> **WORK ITEM**: Write the data below out again, with each line matching the original.

> **RAW DATA**:
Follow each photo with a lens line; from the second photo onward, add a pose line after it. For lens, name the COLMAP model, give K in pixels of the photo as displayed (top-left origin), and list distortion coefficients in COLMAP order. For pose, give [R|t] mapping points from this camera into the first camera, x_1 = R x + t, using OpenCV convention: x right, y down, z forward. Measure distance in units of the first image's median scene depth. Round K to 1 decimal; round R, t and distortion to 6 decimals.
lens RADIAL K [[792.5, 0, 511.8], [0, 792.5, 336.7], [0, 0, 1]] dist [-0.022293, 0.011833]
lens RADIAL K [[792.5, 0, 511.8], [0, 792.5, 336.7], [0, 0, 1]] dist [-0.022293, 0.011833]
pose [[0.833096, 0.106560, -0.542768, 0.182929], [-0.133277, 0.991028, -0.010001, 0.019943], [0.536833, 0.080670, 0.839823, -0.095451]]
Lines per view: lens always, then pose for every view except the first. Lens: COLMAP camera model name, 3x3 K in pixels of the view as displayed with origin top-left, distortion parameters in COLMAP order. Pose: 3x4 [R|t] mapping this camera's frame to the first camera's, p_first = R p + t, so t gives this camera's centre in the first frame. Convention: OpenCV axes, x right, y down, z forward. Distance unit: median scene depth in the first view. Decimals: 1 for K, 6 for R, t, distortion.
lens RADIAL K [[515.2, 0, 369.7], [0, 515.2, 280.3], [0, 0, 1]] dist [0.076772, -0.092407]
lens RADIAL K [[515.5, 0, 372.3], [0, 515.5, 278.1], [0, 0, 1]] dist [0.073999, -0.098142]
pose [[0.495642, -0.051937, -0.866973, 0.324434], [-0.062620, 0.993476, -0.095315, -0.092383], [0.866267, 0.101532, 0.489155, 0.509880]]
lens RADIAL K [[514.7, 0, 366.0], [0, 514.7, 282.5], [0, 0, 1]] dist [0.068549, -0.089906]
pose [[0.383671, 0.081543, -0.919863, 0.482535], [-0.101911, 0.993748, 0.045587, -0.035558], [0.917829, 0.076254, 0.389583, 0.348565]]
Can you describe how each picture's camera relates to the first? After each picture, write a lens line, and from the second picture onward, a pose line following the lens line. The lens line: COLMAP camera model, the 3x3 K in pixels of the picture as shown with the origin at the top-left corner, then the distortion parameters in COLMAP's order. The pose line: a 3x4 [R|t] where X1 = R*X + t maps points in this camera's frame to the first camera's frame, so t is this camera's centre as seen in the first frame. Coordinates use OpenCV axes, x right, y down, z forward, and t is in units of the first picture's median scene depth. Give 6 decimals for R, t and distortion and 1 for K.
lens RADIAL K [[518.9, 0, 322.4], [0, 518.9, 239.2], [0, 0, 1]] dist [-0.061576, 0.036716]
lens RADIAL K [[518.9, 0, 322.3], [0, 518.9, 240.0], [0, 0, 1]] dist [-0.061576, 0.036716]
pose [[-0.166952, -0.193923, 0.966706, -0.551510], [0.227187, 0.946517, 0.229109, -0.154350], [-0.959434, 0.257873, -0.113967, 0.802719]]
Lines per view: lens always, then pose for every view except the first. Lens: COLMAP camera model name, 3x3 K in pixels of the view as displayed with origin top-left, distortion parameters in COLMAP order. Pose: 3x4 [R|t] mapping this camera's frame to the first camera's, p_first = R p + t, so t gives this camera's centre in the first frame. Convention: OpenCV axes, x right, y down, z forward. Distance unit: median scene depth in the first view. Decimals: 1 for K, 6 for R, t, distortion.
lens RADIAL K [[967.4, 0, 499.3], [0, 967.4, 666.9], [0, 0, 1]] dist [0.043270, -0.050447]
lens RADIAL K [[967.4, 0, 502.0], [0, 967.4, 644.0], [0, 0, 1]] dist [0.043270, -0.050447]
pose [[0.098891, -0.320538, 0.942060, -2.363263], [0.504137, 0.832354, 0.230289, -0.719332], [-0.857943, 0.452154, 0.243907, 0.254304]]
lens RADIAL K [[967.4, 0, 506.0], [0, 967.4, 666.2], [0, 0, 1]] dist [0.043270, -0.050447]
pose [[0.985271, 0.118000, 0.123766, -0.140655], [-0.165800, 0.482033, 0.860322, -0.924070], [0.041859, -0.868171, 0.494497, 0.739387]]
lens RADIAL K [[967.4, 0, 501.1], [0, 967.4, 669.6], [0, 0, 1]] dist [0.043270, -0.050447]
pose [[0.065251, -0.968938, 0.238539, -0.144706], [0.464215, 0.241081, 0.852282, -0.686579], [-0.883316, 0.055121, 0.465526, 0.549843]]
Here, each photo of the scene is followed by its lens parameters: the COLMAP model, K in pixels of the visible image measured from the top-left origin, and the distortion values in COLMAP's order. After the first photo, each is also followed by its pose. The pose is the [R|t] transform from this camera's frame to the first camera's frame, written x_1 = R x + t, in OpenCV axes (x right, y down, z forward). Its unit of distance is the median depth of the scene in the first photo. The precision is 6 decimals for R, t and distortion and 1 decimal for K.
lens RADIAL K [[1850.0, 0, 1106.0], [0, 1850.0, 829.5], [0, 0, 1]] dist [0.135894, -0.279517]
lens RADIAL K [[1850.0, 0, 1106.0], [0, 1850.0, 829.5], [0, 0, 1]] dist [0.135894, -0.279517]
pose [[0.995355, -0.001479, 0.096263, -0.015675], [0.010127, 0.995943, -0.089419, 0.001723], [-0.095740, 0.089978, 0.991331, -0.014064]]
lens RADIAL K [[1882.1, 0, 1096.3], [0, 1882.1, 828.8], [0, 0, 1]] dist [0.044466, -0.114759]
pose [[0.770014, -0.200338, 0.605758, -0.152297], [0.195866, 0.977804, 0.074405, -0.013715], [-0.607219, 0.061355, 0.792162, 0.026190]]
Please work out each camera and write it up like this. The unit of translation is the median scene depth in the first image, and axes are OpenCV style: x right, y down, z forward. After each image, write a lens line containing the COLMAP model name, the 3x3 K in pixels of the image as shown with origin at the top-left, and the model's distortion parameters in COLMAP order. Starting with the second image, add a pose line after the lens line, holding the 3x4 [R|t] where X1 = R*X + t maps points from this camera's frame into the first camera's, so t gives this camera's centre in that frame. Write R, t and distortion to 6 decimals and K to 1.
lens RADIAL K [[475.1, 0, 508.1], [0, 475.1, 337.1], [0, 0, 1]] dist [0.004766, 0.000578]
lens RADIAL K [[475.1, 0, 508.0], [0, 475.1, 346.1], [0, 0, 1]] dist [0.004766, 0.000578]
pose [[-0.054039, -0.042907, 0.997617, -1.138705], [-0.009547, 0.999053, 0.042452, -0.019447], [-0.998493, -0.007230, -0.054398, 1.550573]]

> **WRITTEN SOLUTION**:
Follow each photo with a lens line; from the second photo onward, add a pose line after it. For lens, name the COLMAP model, give K in pixels of the photo as displayed (top-left origin), and list distortion coefficients in COLMAP order. For pose, give [R|t] mapping points from this camera into the first camera, x_1 = R x + t, using OpenCV convention: x right, y down, z forward. Measure distance in units of the first image's median scene depth. Round K to 1 decimal; round R, t and distortion to 6 decimals.
lens RADIAL K [[792.5, 0, 511.8], [0, 792.5, 336.7], [0, 0, 1]] dist [-0.022293, 0.011833]
lens RADIAL K [[792.5, 0, 511.8], [0, 792.5, 336.7], [0, 0, 1]] dist [-0.022293, 0.011833]
pose [[0.833096, 0.106560, -0.542768, 0.182929], [-0.133277, 0.991028, -0.010001, 0.019943], [0.536833, 0.080670, 0.839823, -0.095451]]
Lines per view: lens always, then pose for every view except the first. Lens: COLMAP camera model name, 3x3 K in pixels of the view as displayed with origin top-left, distortion parameters in COLMAP order. Pose: 3x4 [R|t] mapping this camera's frame to the first camera's, p_first = R p + t, so t gives this camera's centre in the first frame. Convention: OpenCV axes, x right, y down, z forward. Distance unit: median scene depth in the first view. Decimals: 1 for K, 6 for R, t, distortion.
lens RADIAL K [[515.2, 0, 369.7], [0, 515.2, 280.3], [0, 0, 1]] dist [0.076772, -0.092407]
lens RADIAL K [[515.5, 0, 372.3], [0, 515.5, 278.1], [0, 0, 1]] dist [0.073999, -0.098142]
pose [[0.495642, -0.051937, -0.866973, 0.324434], [-0.062620, 0.993476, -0.095315, -0.092383], [0.866267, 0.101532, 0.489155, 0.509880]]
lens RADIAL K [[514.7, 0, 366.0], [0, 514.7, 282.5], [0, 0, 1]] dist [0.068549, -0.089906]
pose [[0.383671, 0.081543, -0.919863, 0.482535], [-0.101911, 0.993748, 0.045587, -0.035558], [0.917829, 0.076254, 0.389583, 0.348565]]
Can you describe how each picture's camera relates to the first? After each picture, write a lens line, and from the second picture onward, a pose line following the lens line. The lens line: COLMAP camera model, the 3x3 K in pixels of the picture as shown with the origin at the top-left corner, then the distortion parameters in COLMAP's order. The pose line: a 3x4 [R|t] where X1 = R*X + t maps points in this camera's frame to the first camera's frame, so t is this camera's centre as seen in the first frame. Coordinates use OpenCV axes, x right, y down, z forward, and t is in units of the first picture's median scene depth. Give 6 decimals for R, t and distortion and 1 for K.
lens RADIAL K [[518.9, 0, 322.4], [0, 518.9, 239.2], [0, 0, 1]] dist [-0.061576, 0.036716]
lens RADIAL K [[518.9, 0, 322.3], [0, 518.9, 240.0], [0, 0, 1]] dist [-0.061576, 0.036716]
pose [[-0.166952, -0.193923, 0.966706, -0.551510], [0.227187, 0.946517, 0.229109, -0.154350], [-0.959434, 0.257873, -0.113967, 0.802719]]
Lines per view: lens always, then pose for every view except the first. Lens: COLMAP camera model name, 3x3 K in pixels of the view as displayed with origin top-left, distortion parameters in COLMAP order. Pose: 3x4 [R|t] mapping this camera's frame to the first camera's, p_first = R p + t, so t gives this camera's centre in the first frame. Convention: OpenCV axes, x right, y down, z forward. Distance unit: median scene depth in the first view. Decimals: 1 for K, 6 for R, t, distortion.
lens RADIAL K [[967.4, 0, 499.3], [0, 967.4, 666.9], [0, 0, 1]] dist [0.043270, -0.050447]
lens RADIAL K [[967.4, 0, 502.0], [0, 967.4, 644.0], [0, 0, 1]] dist [0.043270, -0.050447]
pose [[0.098891, -0.320538, 0.942060, -2.363263], [0.504137, 0.832354, 0.230289, -0.719332], [-0.857943, 0.452154, 0.243907, 0.254304]]
lens RADIAL K [[967.4, 0, 506.0], [0, 967.4, 666.2], [0, 0, 1]] dist [0.043270, -0.050447]
pose [[0.985271, 0.118000, 0.123766, -0.140655], [-0.165800, 0.482033, 0.860322, -0.924070], [0.041859, -0.868171, 0.494497, 0.739387]]
lens RADIAL K [[967.4, 0, 501.1], [0, 967.4, 669.6], [0, 0, 1]] dist [0.043270, -0.050447]
pose [[0.065251, -0.968938, 0.238539, -0.144706], [0.464215, 0.241081, 0.852282, -0.686579], [-0.883316, 0.055121, 0.465526, 0.549843]]
Here, each photo of the scene is followed by its lens parameters: the COLMAP model, K in pixels of the visible image measured from the top-left origin, and the distortion values in COLMAP's order. After the first photo, each is also followed by its pose. The pose is the [R|t] transform from this camera's frame to the first camera's frame, written x_1 = R x + t, in OpenCV axes (x right, y down, z forward). Its unit of distance is the median depth of the scene in the first photo. The precision is 6 decimals for R, t and distortion and 1 decimal for K.
lens RADIAL K [[1850.0, 0, 1106.0], [0, 1850.0, 829.5], [0, 0, 1]] dist [0.135894, -0.279517]
lens RADIAL K [[1850.0, 0, 1106.0], [0, 1850.0, 829.5], [0, 0, 1]] dist [0.135894, -0.279517]
pose [[0.995355, -0.001479, 0.096263, -0.015675], [0.010127, 0.995943, -0.089419, 0.001723], [-0.095740, 0.089978, 0.991331, -0.014064]]
lens RADIAL K [[1882.1, 0, 1096.3], [0, 1882.1, 828.8], [0, 0, 1]] dist [0.044466, -0.114759]
pose [[0.770014, -0.200338, 0.605758, -0.152297], [0.195866, 0.977804, 0.074405, -0.013715], [-0.607219, 0.061355, 0.792162, 0.026190]]
Please work out each camera and write it up like this. The unit of translation is the median scene depth in the first image, and axes are OpenCV style: x right, y down, z forward. After each image, write a lens line containing the COLMAP model name, the 3x3 K in pixels of the image as shown with origin at the top-left, and the model's distortion parameters in COLMAP order. Starting with the second image, add a pose line after the lens line, holding the 3x4 [R|t] where X1 = R*X + t maps points from this camera's frame into the first camera's, so t gives this camera's centre in that frame. Write R, t and distortion to 6 decimals and K to 1.
lens RADIAL K [[475.1, 0, 508.1], [0, 475.1, 337.1], [0, 0, 1]] dist [0.004766, 0.000578]
lens RADIAL K [[475.1, 0, 508.0], [0, 475.1, 346.1], [0, 0, 1]] dist [0.004766, 0.000578]
pose [[-0.054039, -0.042907, 0.997617, -1.138705], [-0.009547, 0.999053, 0.042452, -0.019447], [-0.998493, -0.007230, -0.054398, 1.550573]]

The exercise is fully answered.